Choroby cywilizacyjne oka

Oko jest taką częścią naszego organizmu, w której jak w soczewce skupiają się wszystkie choroby, przede wszystkim dotyczące układu krążenia. Dziś najczęściej dotykają nas zaćma, retinopatia cukrzycowa, jaskra, a obecnie AMD (nieleczone prowadzi do ślepoty). – AMD, czyli zwyrodnienie plamki związane z wiekiem, jeszcze niedawno dotyczyło głównie osób po 60. roku życia. W tej chwili chorobę tę wykrywa się co raz częściej u pacjentów po 40. roku życia – mówiła dr Agnieszka Kamińska.

Kolejnym problemem jest cukrzyca i bardzo groźne powikłania oczne tej choroby. – Kiedy pacjent z dnia na dzień traci wzrok, bardzo często okulista jest tym lekarzem, który stwierdza u niego cukrzycę i niestety musi go poinformować o tym, że nie będzie widział – ostrzegała dr Agnieszka Kamińska.

Efektem infekcji COVID-19 są też zakrzepy i zatory na części siatkówki. – Coraz częściej występują zatory tętnicy środkowej siatkówki, co objawia się nagłą i nieodwracalną ślepotą. To jest utrata widzenia w ciągu kilku minut – stwierdziła dr Agnieszka Kamińska.
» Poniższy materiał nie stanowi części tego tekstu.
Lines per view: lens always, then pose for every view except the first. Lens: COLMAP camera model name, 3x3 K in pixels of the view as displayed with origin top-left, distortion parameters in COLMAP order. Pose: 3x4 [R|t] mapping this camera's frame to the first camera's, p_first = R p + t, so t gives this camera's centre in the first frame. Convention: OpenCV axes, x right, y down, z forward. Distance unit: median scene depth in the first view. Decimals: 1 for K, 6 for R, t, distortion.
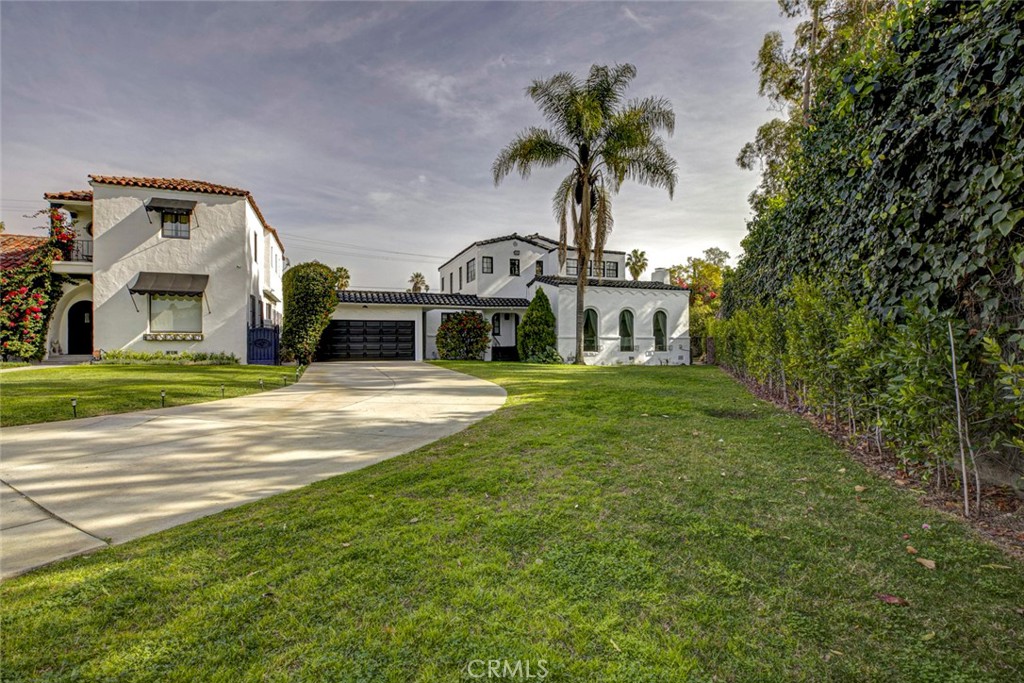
lens RADIAL K [[474.1, 0, 512.0], [0, 474.1, 344.5], [0, 0, 1]] dist [0.009998, -0.002392]
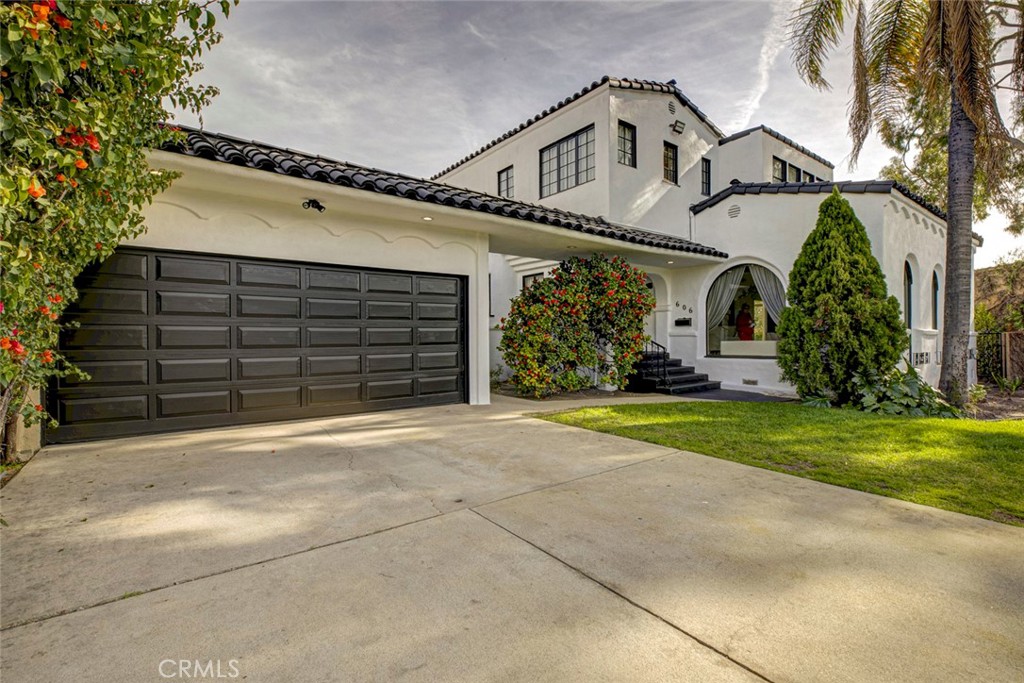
lens RADIAL K [[474.1, 0, 513.9], [0, 474.1, 336.0], [0, 0, 1]] dist [0.009998, -0.002392]
pose [[0.959279, 0.000977, 0.282459, -0.250136], [-0.000155, 0.999996, -0.002933, -0.009207], [-0.282461, 0.002770, 0.959275, 0.652170]]
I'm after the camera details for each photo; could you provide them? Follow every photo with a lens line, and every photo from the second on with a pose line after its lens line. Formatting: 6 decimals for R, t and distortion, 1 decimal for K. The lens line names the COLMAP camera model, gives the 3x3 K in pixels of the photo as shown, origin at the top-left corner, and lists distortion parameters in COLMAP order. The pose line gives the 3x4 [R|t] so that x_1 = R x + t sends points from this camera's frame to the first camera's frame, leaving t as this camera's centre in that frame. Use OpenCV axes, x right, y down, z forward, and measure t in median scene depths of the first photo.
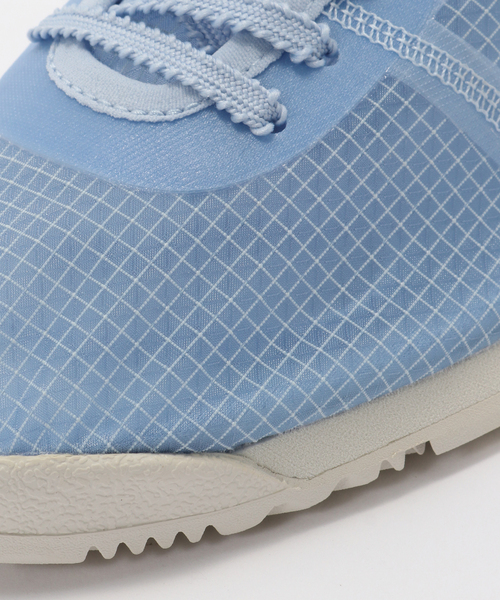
lens RADIAL K [[1613.4, 0, 251.1], [0, 1613.4, 300.2], [0, 0, 1]] dist [0.093420, 0.000000]
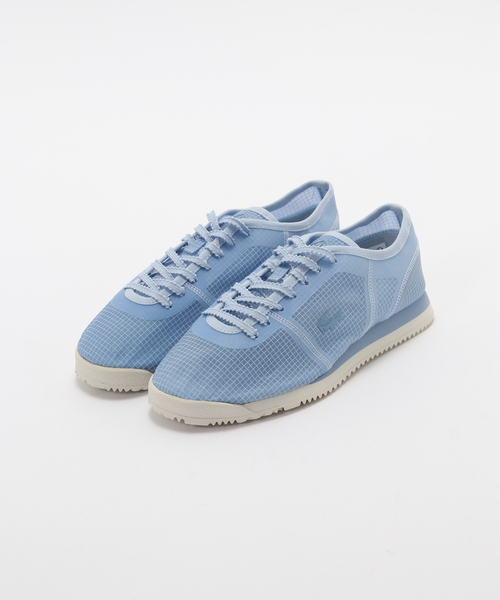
lens RADIAL K [[1194.3, 0, 250.3], [0, 1194.3, 300.6], [0, 0, 1]] dist [-0.001959, 0.000000]
pose [[0.994992, 0.085459, 0.051850, -0.190777], [-0.076213, 0.984223, -0.159680, 0.345989], [-0.064678, 0.154928, 0.985806, -2.451383]]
Zaćmę, na którą kiedyś chorowały osoby po 70. roku życia, teraz coraz częściej stwierdza się u osób po 50. roku życia. Dzięki temu, że korzystamy z coraz doskonalszych technik, mamy dużą skuteczność leczenia zaćmy innych tych chorób oka.
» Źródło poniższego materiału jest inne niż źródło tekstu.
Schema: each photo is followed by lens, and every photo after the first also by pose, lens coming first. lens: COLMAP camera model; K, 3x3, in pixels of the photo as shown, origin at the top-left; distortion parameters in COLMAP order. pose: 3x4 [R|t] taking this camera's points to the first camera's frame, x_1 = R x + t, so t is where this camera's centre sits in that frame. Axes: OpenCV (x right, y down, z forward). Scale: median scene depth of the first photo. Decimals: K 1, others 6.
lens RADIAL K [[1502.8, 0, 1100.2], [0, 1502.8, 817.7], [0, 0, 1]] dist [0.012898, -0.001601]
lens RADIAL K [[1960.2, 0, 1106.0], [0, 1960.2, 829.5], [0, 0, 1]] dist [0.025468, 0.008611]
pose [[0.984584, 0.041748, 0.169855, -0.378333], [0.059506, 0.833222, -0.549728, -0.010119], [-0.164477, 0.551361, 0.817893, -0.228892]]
Wykłady „Innowacje w medycynie. Odpowiedź na wyzwania cywilizacyjne” prowadzili: prof. dr hab. n. med. Mirosław Ząbek, kierownik Kliniki Neurochirurgii i Urazów Układu Nerwowego Centrum Medycznego Kształcenia Podyplomowego, Mazowiecki Szpital Bródnowski, prof. dr hab. n. med. Ewa Barcz, kierownik Katedry Ginekologii i Położnictwa WMCM UKSW w Międzyleskim Szpitalu Specjalistycznym w Warszawie, dr hab. n. med. Artur Antoniewicz, kierownik Oddziału Urologii w Międzyleskim Szpitalu Specjalistycznym w Warszawie, prof. dr hab. n. med. Artur Mamcarz, kierownik III Kliniki Chorób Wewnętrznych i Kardiologii w Międzyleskim Szpitalu Specjalistycznym w Warszawie, dr n. med. Agnieszka Kamińska, ordynator Oddziału Okulistycznego w Międzyleskim Szpitalu Specjalistycznym w Warszawie.